Doce infância

Ontem, quando fui buscar meu neto na escola, antes de abrir os portões, percebi uma turma de crianças correndo como se fossem papéis ao vento, sob a vigilância estreita de um professor.

Theo mal olhou em nossa direção. Parecia um passarinho avoando sem saber pra onde ia, alegre, olhinhos brilhantes, com aquela mesma felicidade que nutria antes, quando tinha a sua idade. Quantos anos isso faz?

Doce infância. Pensava eu.

Anos se passaram desde então. Hoje, velho feito, adulto desfeito, mal me enxergo quando ainda menino, brincava na Boa Esperança, junto aos meus pais.

O tempo passa. Leva com ele as melhores recordações de nossa vida. Que saudades eu tenho da minha infância perdida que os anos não trazem mais.

Meu consolo é ver meus netos dormindo. Talvez eles sonhem. Já eu não sonho mais.

Sonhos fazem parte da mocidade esvaída. Uma vez idosos, homens feitos, os sonhos já se perderam na bruma do tempo. Tudo que almejamos já pertencem ao passado. A profissão já foi escolhida. Bem ou mal nos enveredamos por ela. Se fomos felizes, ainda bem. Se não, não nos resta tempo de retrocedermos.  O que passou foi relegado ao olvido do esquecimento. Tudo que fizemos, de bom ou de mal, o desejo de mudar o mundo desapareceu num átimo de segundo. Infelizmente não nos resta muito tempo de vida. Quiçá alguns anos. Quantos mais?

Ontem, ao ver meu neto correndo, alegre e esbaforido, vieram-me às lembranças alguns anos atrás. Não me canso de dizer o quanto era parecido a ele. Pena que o tempo muda tanto a gente. Que, a me ver no espelho, não reconheço mais os traços de criança que eu tinha quando naquela idade tão linda. Cabelos lourinhos. Encaracolados, um tanto despenteados, desalinhados talvez.

Doce infância. Quando nossos pecados ainda eram perdoados pela nossa mãezinha querida. Um castigozinho nos punia quando nosso pai chegava. Uma vez assentados a cadeira da sala de visita, por uma hora tão somente, dali saíamos somente quando prometíamos não mais incorrer naquele senão. Mas quem dizia que aquela criança traquina emendava? Novamente o castigo nos marcava a bunda. Graças ao cinto velho, desafivelado da fivela, que nosso pai brandia com olhares de pena.

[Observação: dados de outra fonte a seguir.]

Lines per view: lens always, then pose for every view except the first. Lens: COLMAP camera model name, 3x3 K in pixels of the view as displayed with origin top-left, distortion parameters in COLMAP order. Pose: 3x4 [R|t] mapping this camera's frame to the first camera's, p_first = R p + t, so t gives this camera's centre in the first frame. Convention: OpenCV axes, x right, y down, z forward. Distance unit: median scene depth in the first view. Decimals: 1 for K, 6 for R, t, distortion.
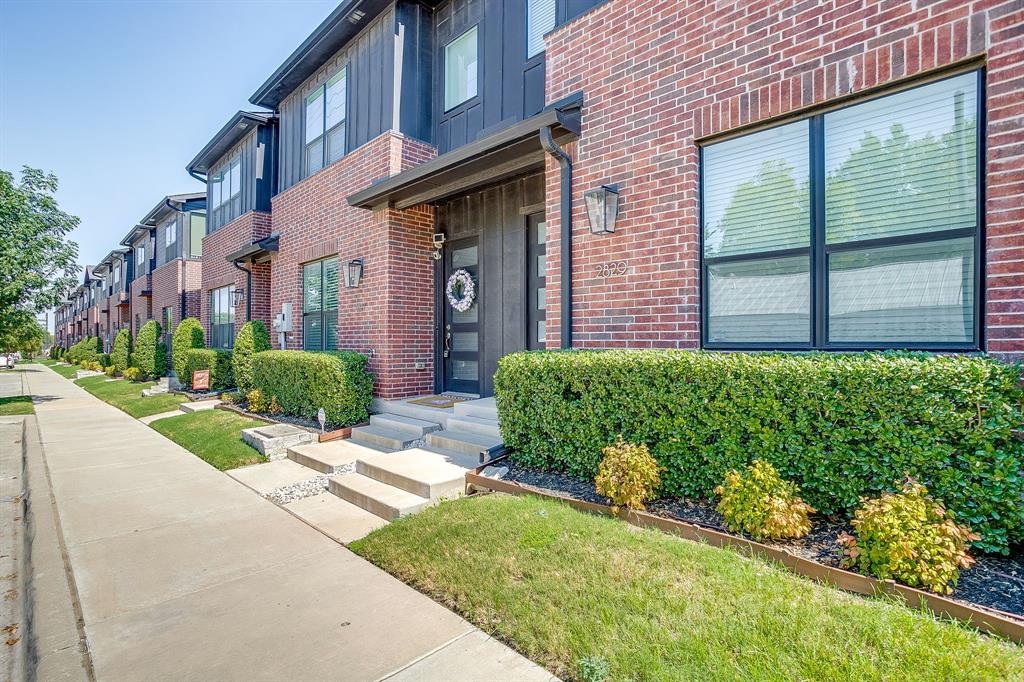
lens RADIAL K [[495.6, 0, 507.8], [0, 495.6, 342.5], [0, 0, 1]] dist [-0.055572, 0.031577]
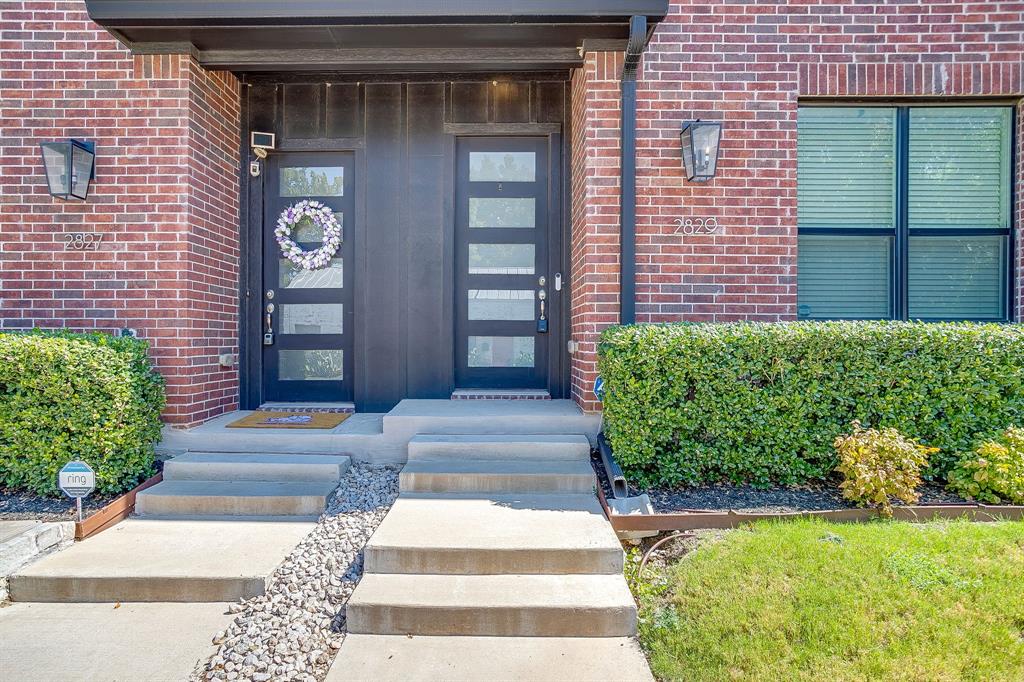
lens RADIAL K [[545.4, 0, 512.0], [0, 545.4, 341.0], [0, 0, 1]] dist [-0.044791, 0.028278]
pose [[0.718609, -0.000691, 0.695414, -0.662062], [-0.002729, 0.999989, 0.003813, 0.040450], [-0.695409, -0.004638, 0.718599, 0.604685]]
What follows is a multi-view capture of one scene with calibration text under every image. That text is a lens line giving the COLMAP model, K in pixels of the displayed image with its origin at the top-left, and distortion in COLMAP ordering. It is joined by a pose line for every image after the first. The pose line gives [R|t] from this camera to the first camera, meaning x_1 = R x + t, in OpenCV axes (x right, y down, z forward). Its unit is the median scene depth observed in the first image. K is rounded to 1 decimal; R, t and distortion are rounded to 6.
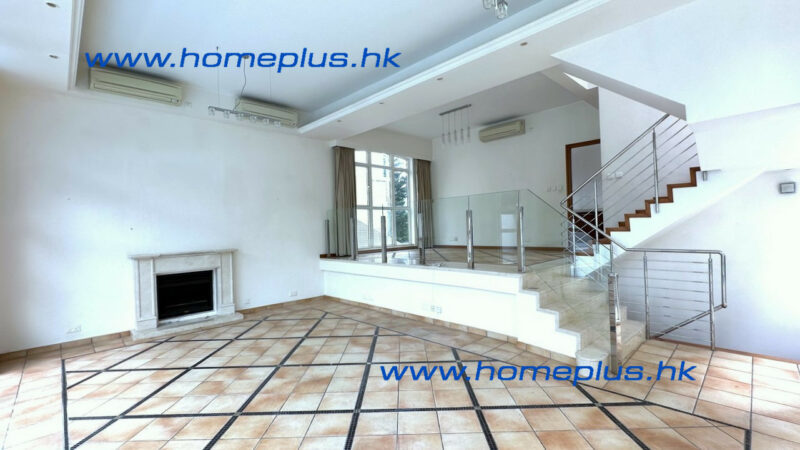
lens RADIAL K [[336.4, 0, 402.1], [0, 336.4, 224.1], [0, 0, 1]] dist [-0.012583, -0.000161]
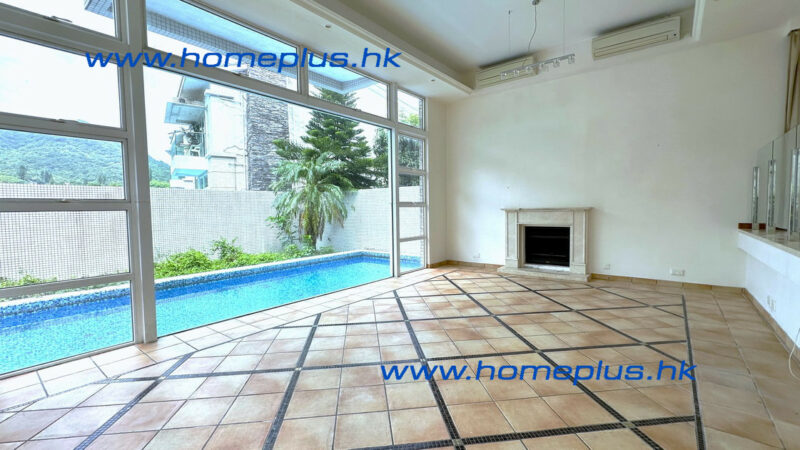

Doce infância. Que saudades me passam pelas lembranças de quando eu, naquele clube vizinho a nossa casa, pulava daquele trampolim, que hoje não existe mais, e quase esborrachava a minha testa ancha na beira da piscina, agora de águas tépidas e cristalinas, como o abraço de minha mãe.

Doce infância. Das ingênuas lembranças das férias de fim de anos, caso eu passasse sem recuperação me esperava um mês inteiro na fazenda de um tio meu, de mesmo sobrenome Abreu, o sempre bonachão tio Zito, que o céu levou para morar a tantos anos atrás.

Doce infância. Tempos de brinquedos pueris. Os mesmos que meus netos agora brincam. Ainda me lembro daquela bicicleta de rodinhas amarelas, presente de Natal, que logo que aprendi a me equilibrar me desvencilhei daquelas rodinhas, no entando não fui capaz de me desvencilhar da saudade que o passado me traz.

Doce infância. Felizes lembranças de um tempo fecundo em alegria. Quando ainda não pensávamos em tristeza. Particularidade da idade em que me encontro agora.

Doce infância. Quando ainda tinha meus pais ao lado. Orientando-me pelo caminho certo. Entretanto eu, contrariando-lhes as orientações, insistia em persistir no erro, mas logo voltava atrás.

Doce infância. Velhas lembranças.

São tantas, tamanhas, que se ficasse aqui enumerando todas elas, gastaria um tempo enorme. Coisa que infelizmente não tenho mais.